See create_input_files() in utils.py.

This reads the data downloaded and saves the following files –

An HDF5 file containing images for each split in an I, 3, 256, 256 tensor, where I is the number of images in the split. Pixel values are still in the range [0, 255], and are stored as unsigned 8-bit Ints. A JSON file for each split with a list of N_c * I encoded captions, where N_c is the number of captions sampled per image. These captions are in the same order as the images in the HDF5 file. Therefore, the ith caption will correspond to the i // N_cth image. A JSON file for each split with a list of N_c * I caption lengths. The ith value is the length of the ith caption, which corresponds to the i // N_cth image. A JSON file which contains the word_map, the word-to-index dictionary.

Training Baseline Model

python train.py 

We choose Att model as the baseline model. We train baseline for 5 epochs on COCO dataset.

Training GAIC Model

python fine_tune.py 

We Construct GAIC model based on the baseline model. Fine-tune the GAIC model on the fine-tune set for 1 epoch.

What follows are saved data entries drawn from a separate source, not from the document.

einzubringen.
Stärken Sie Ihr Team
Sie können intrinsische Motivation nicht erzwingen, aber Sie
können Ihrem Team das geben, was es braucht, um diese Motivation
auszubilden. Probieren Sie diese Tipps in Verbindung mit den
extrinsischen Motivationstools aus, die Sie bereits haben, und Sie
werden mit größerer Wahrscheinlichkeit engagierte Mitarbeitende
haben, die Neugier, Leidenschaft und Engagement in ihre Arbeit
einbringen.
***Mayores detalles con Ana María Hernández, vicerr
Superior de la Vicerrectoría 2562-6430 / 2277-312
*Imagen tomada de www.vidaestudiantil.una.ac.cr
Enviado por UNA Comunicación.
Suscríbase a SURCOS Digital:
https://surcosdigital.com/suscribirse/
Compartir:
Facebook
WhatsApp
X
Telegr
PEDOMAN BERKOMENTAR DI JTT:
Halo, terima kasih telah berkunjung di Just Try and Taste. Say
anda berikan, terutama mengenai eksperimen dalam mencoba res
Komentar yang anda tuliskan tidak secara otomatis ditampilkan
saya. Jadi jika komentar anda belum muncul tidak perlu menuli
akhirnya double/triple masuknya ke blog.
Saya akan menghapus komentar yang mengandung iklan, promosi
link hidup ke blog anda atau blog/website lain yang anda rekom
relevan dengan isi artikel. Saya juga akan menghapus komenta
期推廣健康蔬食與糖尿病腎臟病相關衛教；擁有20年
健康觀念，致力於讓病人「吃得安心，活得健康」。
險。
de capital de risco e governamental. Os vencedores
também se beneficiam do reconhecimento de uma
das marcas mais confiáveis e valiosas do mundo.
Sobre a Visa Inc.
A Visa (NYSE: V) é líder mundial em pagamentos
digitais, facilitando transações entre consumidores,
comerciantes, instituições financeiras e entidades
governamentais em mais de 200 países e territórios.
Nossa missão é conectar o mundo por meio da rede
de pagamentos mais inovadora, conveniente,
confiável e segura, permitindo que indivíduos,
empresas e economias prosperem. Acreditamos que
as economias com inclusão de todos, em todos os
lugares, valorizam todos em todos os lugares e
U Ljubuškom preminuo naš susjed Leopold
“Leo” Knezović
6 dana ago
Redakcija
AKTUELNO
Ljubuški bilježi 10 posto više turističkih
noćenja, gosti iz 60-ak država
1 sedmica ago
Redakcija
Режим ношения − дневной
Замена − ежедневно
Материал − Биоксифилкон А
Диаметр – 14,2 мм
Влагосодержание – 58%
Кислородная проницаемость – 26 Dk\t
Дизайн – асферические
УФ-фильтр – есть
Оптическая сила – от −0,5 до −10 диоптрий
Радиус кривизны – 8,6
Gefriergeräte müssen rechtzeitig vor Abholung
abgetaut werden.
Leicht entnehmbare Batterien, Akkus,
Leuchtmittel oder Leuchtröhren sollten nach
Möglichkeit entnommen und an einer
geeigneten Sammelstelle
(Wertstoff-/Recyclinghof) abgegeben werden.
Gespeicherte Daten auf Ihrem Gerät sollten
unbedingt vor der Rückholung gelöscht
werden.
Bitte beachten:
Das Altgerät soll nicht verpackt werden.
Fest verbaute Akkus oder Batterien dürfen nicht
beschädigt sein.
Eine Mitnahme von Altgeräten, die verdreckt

For training GAICes model, please set the supervised_training = True.

Evaluation of Caption Quality and Gender Accuracy

python eval.py

This code will evaluate the model caption quality on the original test dataset, and evaluate model gender prediction accuracy on COCO-GB v1 or COCO-GB v2.

Show Qualitative Results

python caption.py

This code will show the attention maps for inputting images.